:: DATASET ::

□ □ □ □

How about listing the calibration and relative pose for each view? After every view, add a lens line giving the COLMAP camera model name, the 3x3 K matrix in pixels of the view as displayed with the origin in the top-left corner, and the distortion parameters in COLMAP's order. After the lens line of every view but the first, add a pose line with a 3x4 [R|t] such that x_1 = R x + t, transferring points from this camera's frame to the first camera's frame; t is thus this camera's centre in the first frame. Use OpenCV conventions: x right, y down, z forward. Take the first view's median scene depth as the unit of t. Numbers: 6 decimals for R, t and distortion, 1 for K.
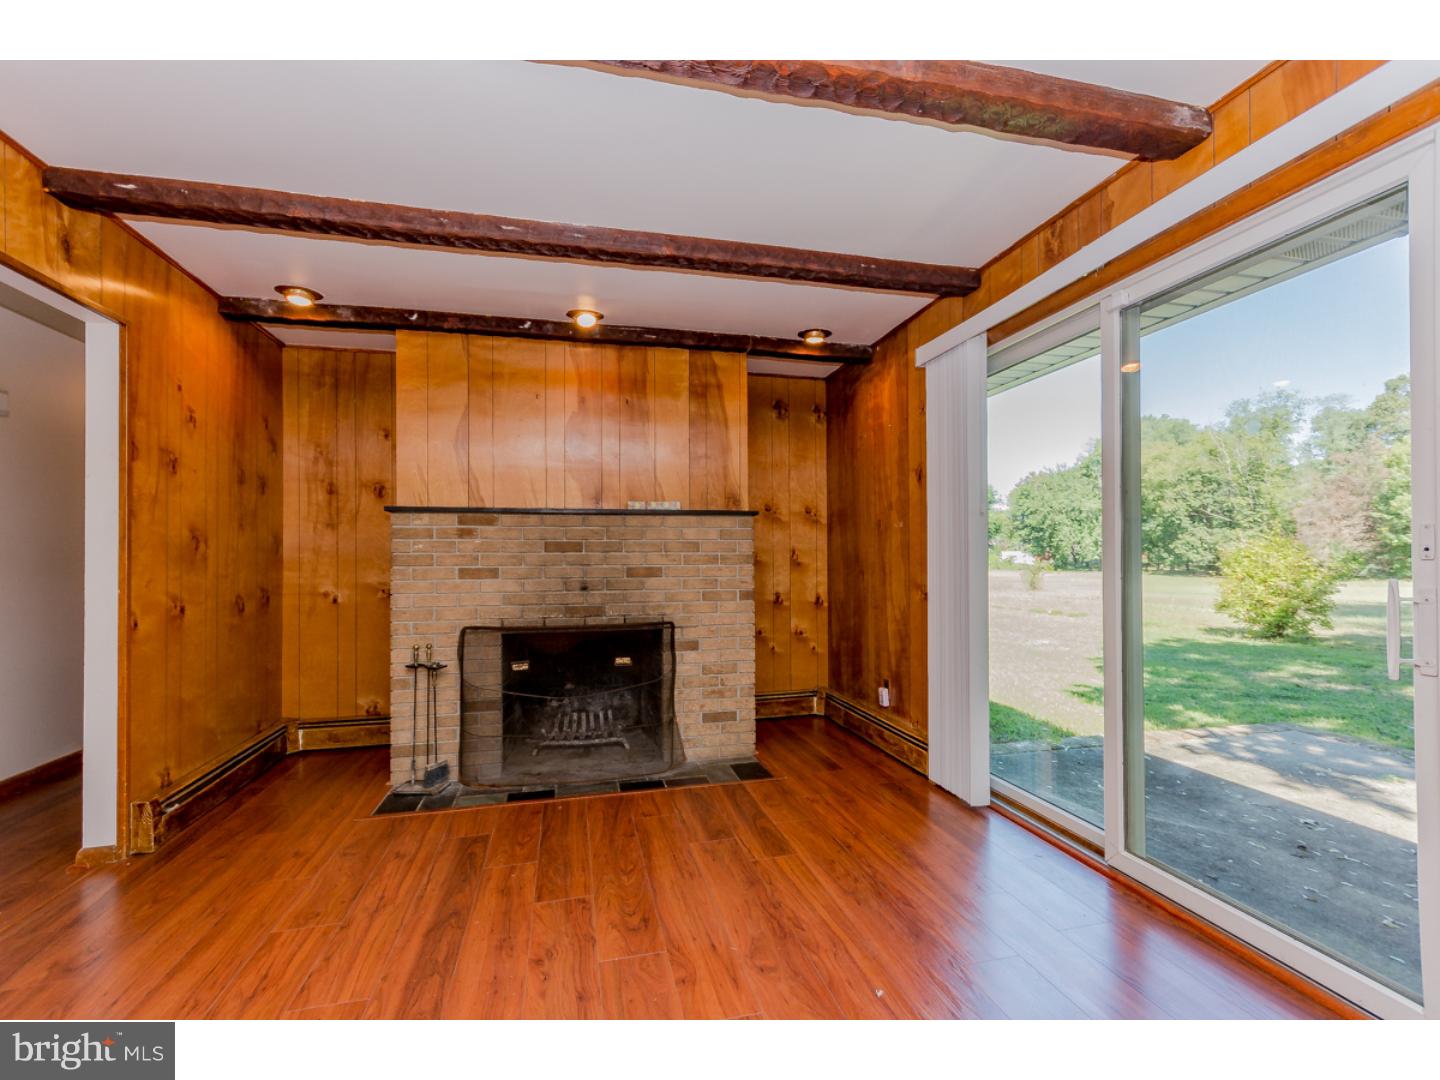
lens RADIAL K [[631.1, 0, 718.7], [0, 631.1, 547.4], [0, 0, 1]] dist [0.001903, 0.000375]
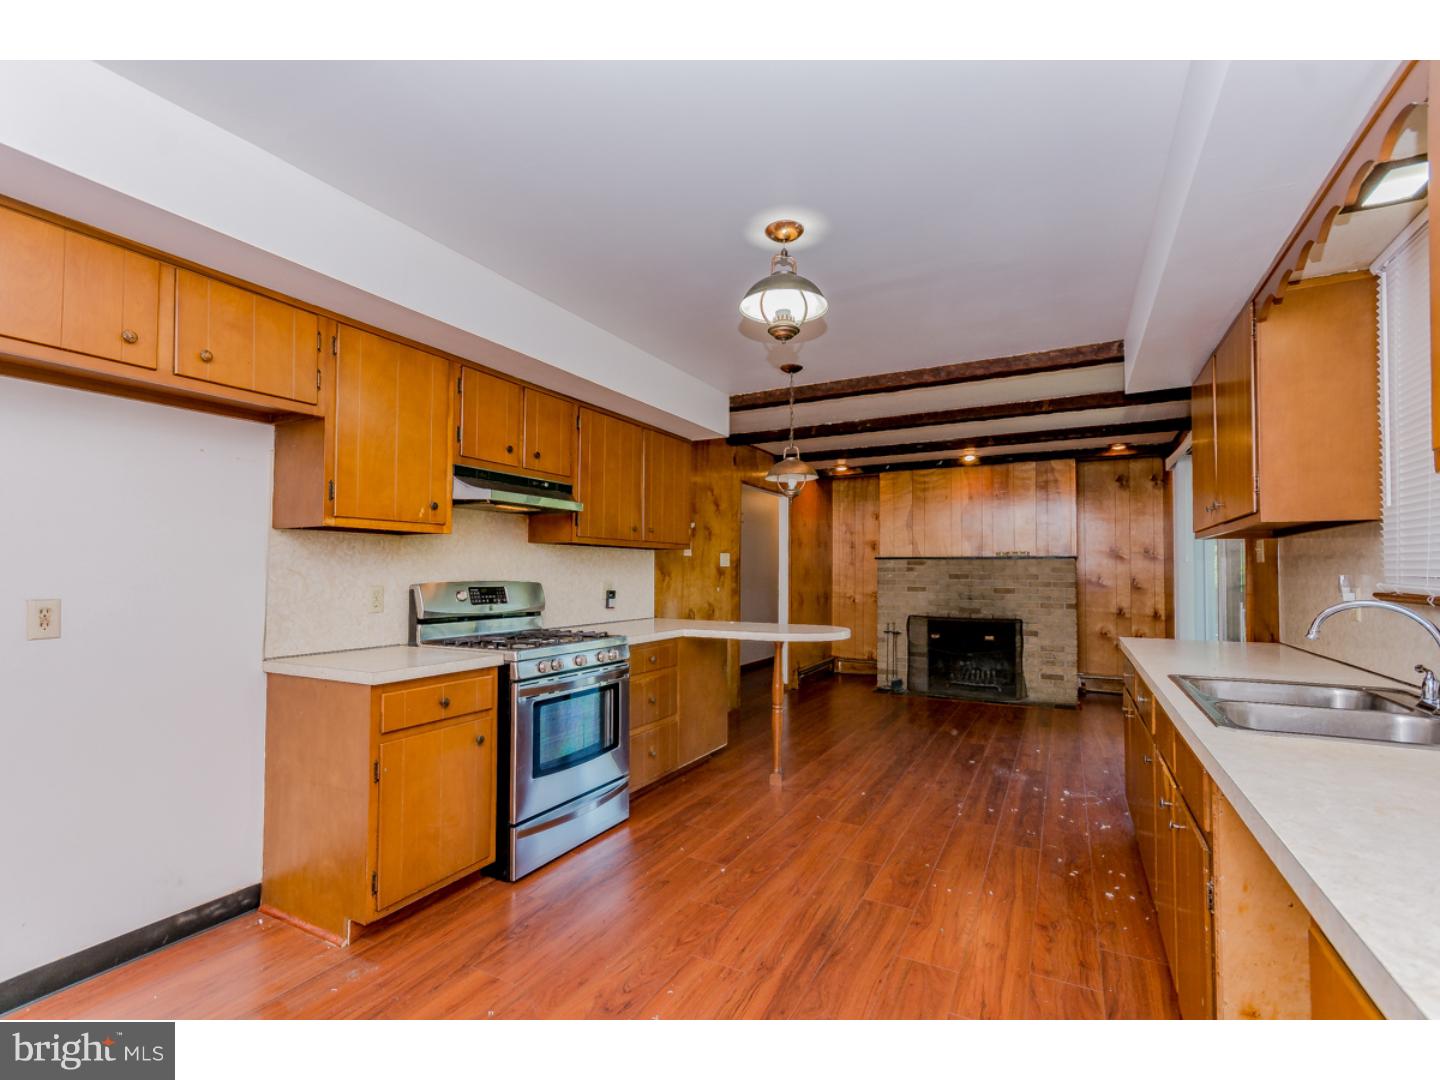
lens RADIAL K [[643.2, 0, 739.5], [0, 643.2, 568.0], [0, 0, 1]] dist [0.001159, 0.000176]
pose [[0.759694, 0.004581, -0.650264, 0.489231], [0.002321, 0.999950, 0.009756, -0.044725], [0.650276, -0.008921, 0.759646, -0.866241]]
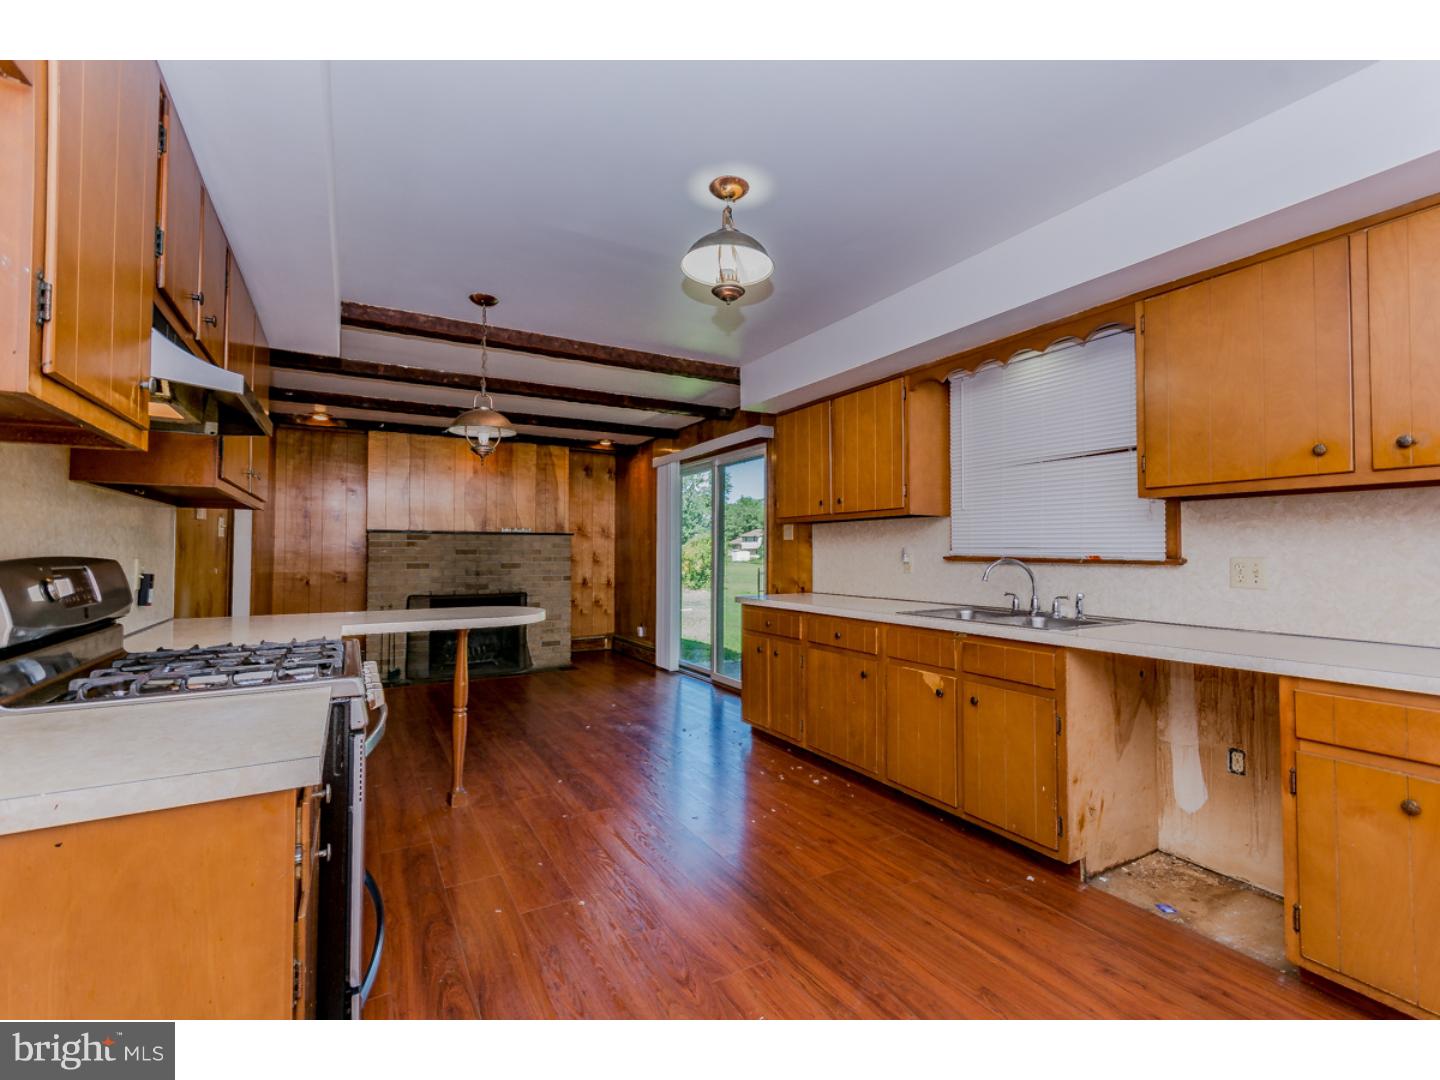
lens RADIAL K [[631.1, 0, 718.7], [0, 631.1, 547.4], [0, 0, 1]] dist [0.001903, 0.000375]
pose [[0.958483, 0.010532, 0.284955, -0.058711], [-0.012646, 0.999904, 0.005581, -0.031967], [-0.284869, -0.008953, 0.958525, -0.927821]]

□ □ □ □

:: YOUR INSTRUCTIONS ::
Write out the full listing verbatim, excluding its pictures.

:: RESPONSE AREA ::
How about listing the calibration and relative pose for each view? After every view, add a lens line giving the COLMAP camera model name, the 3x3 K matrix in pixels of the view as displayed with the origin in the top-left corner, and the distortion parameters in COLMAP's order. After the lens line of every view but the first, add a pose line with a 3x4 [R|t] such that x_1 = R x + t, transferring points from this camera's frame to the first camera's frame; t is thus this camera's centre in the first frame. Use OpenCV conventions: x right, y down, z forward. Take the first view's median scene depth as the unit of t. Numbers: 6 decimals for R, t and distortion, 1 for K.
lens RADIAL K [[631.1, 0, 718.7], [0, 631.1, 547.4], [0, 0, 1]] dist [0.001903, 0.000375]
lens RADIAL K [[643.2, 0, 739.5], [0, 643.2, 568.0], [0, 0, 1]] dist [0.001159, 0.000176]
pose [[0.759694, 0.004581, -0.650264, 0.489231], [0.002321, 0.999950, 0.009756, -0.044725], [0.650276, -0.008921, 0.759646, -0.866241]]
lens RADIAL K [[631.1, 0, 718.7], [0, 631.1, 547.4], [0, 0, 1]] dist [0.001903, 0.000375]
pose [[0.958483, 0.010532, 0.284955, -0.058711], [-0.012646, 0.999904, 0.005581, -0.031967], [-0.284869, -0.008953, 0.958525, -0.927821]]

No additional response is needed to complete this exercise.